All software engineers who’ve been groomed in the 21st century would definitely remember the “Head First” series for various programming subjects they’ve had in their syllabus. Head First was probably the only series of books that made learning sheer fun by putting fun conversations between characters (now called MEMEs), juvenile anecdotes, use of slangs and all the verbose that defines youth. However, there was no Head First for the subject Software Engineering for which the engineers helplessly read a mundane Rajib Mall or a tome-like Roger Pressman. It took the budding engineers quite-a-bit of tolerance and patience to grasp the ‘inception- to-perception’ journey of a software. But here comes Getting Real– composed in a technically vernacular colloquia which encompasses almost the entire universe of Software Development and Software Startups in a microcosm of 16 chapters.
If people believe that Genetics and Evolution aptly epitomize “contradiction” then they might just reconsider replacing the couple with – Conventional Software Engineering and Getting Real. Getting Real thwarts mercilessly the conventional basis of software engineering which have hand-cuffed the software professionals for years. While traditional software engineering begins with the formulation of a typical Software Requirement Specification document, Getting Real blatantly advices you saying “Don’t Do Dead Documents” (obviously the Dead Document analogy was for the SRS document which once had precious weightage in SE papers and which then served as your pseudo contract with the client.) Where most software firms today have adopted a Development Lifecycle for their projects, Getting Real presents a blend of all of which the Prototype Model stands out too much all throughout the reading. By doing so, the Getting Real gospel provides much needed empathy to the developers and the industry which is enslaved and prisoned into strict routine of a lifecycle which at times compromises with the quality of the product and its delivery to the client.
It addresses the woes that developers face today and presents comforting solutions. For instance where most of the companies (giants like Facebook) face the challenge of change due to the Goliathness of their product, Getting Real has its genesis in the virtue of “Build Less” and “Less Mass” both of which imply to keep the scale of the product small initially. While most books give you information, this one gives knowledge. Prioritizing tasks is something that most learn over experience, Getting Real stems the idea into your cerebral column through candid yet impactful examples. While documents in realtime still continue to be overtly daubed by pages of planning diagrams and Gantt charts, Getting Real goes out-of-the-box and suggests you going the other way round, keeping the timeline bar in abeyance thereby suggesting to work less but work perfect. While most authors use metaphors like “unfortunate outcome of the product development”, Getting Real uses a brazen “half-assed product” to deliver the emphasis of the philosophy.
Moreover it darts away the conventional and staunch models of Software Development Life-Cycles, some of which popularly are: Waterfall, Iterative Waterfall, Spiral, Prototype. Getting Real has a tangible and well-reasoned mixture of all the models to get your software development on the floor with utmost nimbleness. It brings the power of visibility of the Prototype Model as well as the flexibility of the Iterative Waterfall to iterate through various stages of development together in one lucid and coherent model.
I personally believe Software Engineering is a sheer philosophy which should ideally be devoid of all maths. However, the veterans of the art coined metrics like LINES OF CODES (LOC) and the likes of it to indicate the scale and efforts of the product. Yet again, Getting Real epithets the technical verbiage to “Big Ball of Mud” indicating the complete futility of these metrics in Software Engineering.

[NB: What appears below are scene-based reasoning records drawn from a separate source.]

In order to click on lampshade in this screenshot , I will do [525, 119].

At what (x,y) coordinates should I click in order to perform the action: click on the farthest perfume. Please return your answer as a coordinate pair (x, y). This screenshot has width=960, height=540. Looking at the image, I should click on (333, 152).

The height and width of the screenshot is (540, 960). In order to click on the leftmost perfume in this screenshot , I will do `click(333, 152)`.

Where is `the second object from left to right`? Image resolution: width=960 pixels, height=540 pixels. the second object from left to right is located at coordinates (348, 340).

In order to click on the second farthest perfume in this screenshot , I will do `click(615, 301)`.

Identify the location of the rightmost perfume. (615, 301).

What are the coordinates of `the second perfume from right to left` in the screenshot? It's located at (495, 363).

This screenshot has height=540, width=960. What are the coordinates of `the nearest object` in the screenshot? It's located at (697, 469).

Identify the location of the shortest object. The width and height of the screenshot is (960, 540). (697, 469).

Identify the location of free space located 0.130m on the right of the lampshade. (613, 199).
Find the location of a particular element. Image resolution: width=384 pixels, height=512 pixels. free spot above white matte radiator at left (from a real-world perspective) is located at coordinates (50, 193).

The Getting Real paradigm leaves no stone unturned to play an unconventional chaperon to software development and an insightful startup guide. Towards the conclusion, it focuses on Customer Experience- the phase much neglected by the contemporaries of industry. While the big players infer the acronym CEO to Chief Executive Officer, Getting Real divulges it to Customer Experience Officer. Providing post-launch support to handling customer requests, Getting Real has it all. Even in the end, it doesn’t leave the virtue of breaking the conventions the industry continues to be fascinated with. While most companies outsource their Customer Support, Getting Real advices “Don’t outsource customer support to a call center or third party. Have your chefs work as waiters.” Once again the chef-waiter analogy for developer and support executive respectively leaves you in awe of admiration for this publication. While the conventional books just address the sunny days of life, Getting Real has some real advices to handle the gloom. “Tough Love – Saying No to Customers” has insights to help you convert your nasty NOs to diplomatic negatives.

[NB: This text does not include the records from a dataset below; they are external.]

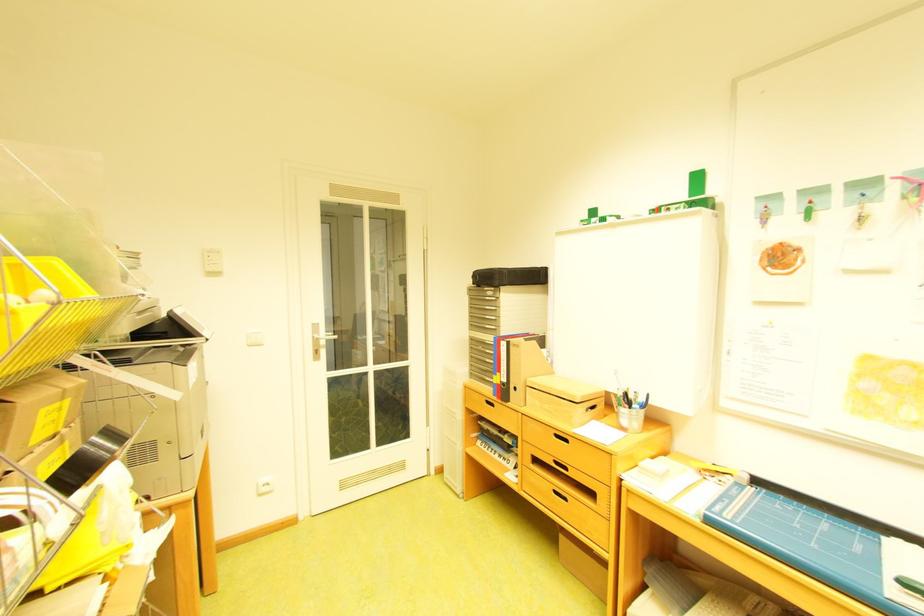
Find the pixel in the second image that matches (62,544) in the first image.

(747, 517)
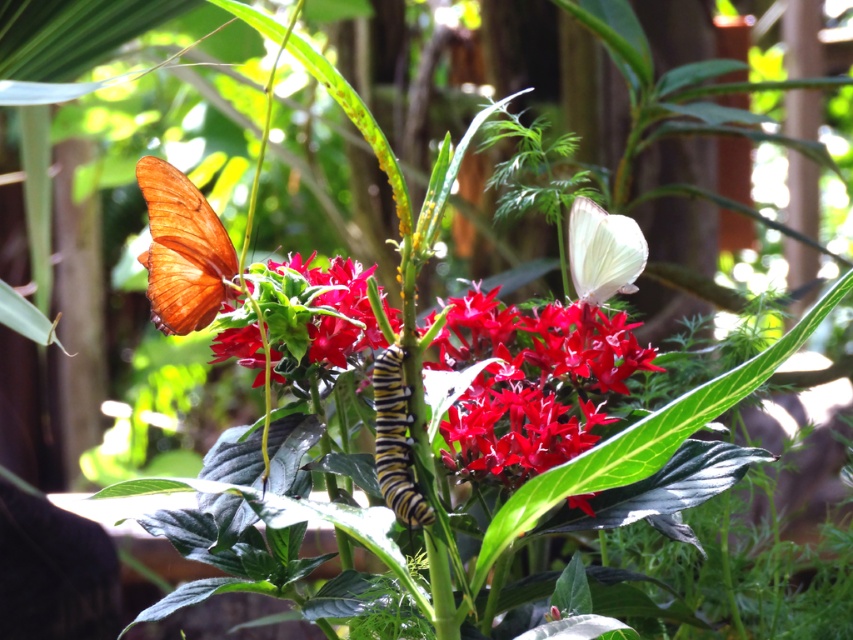
You are a gardener who wants to place a small statue between the smooth glossy red flower at center and the matte white butterfly at upper right. Since the statue is 20 cm tall, will it fit between them vertically?

The smooth glossy red flower at center is taller than the matte white butterfly at upper right. However, the exact vertical distance between them isn generated in the description. Therefore, it is unclear if the 20 cm statue will fit vertically between them.

You are a gardener who wants to place a small statue between the smooth glossy red flower at center and the matte white butterfly at upper right. Based on their positions, where should the statue be placed?

The smooth glossy red flower at center is below the matte white butterfly at upper right, so the statue should be placed between them, above the flower and below the butterfly to maintain their spatial relationship.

All throughout the reading journey, Getting Real brings the entities of the software engineering world to life. “Listen to your code” – a phrase in the book actually brings the inanimate strings of letters(read: code) to life in your imagination. A book like this is bound to convert a software professional into a software dude who is more much confident about his work, a person who dares go beyond deep-rooted conventions of the Software Engineering faith. While the introduction to the book terms it to be a guide to Software Engineering, towards the end I feel, it was a complete paradox of the philosophy provided you consider Software Engineering in its literal terms. The senescent in the industry would term the book cocky, in my opinion it was just cool!
P.S. Whether you’re an industry veteran or just a beginner, Getting Real is a must-read if you want to gain a new perspective towards Software Development and Startups!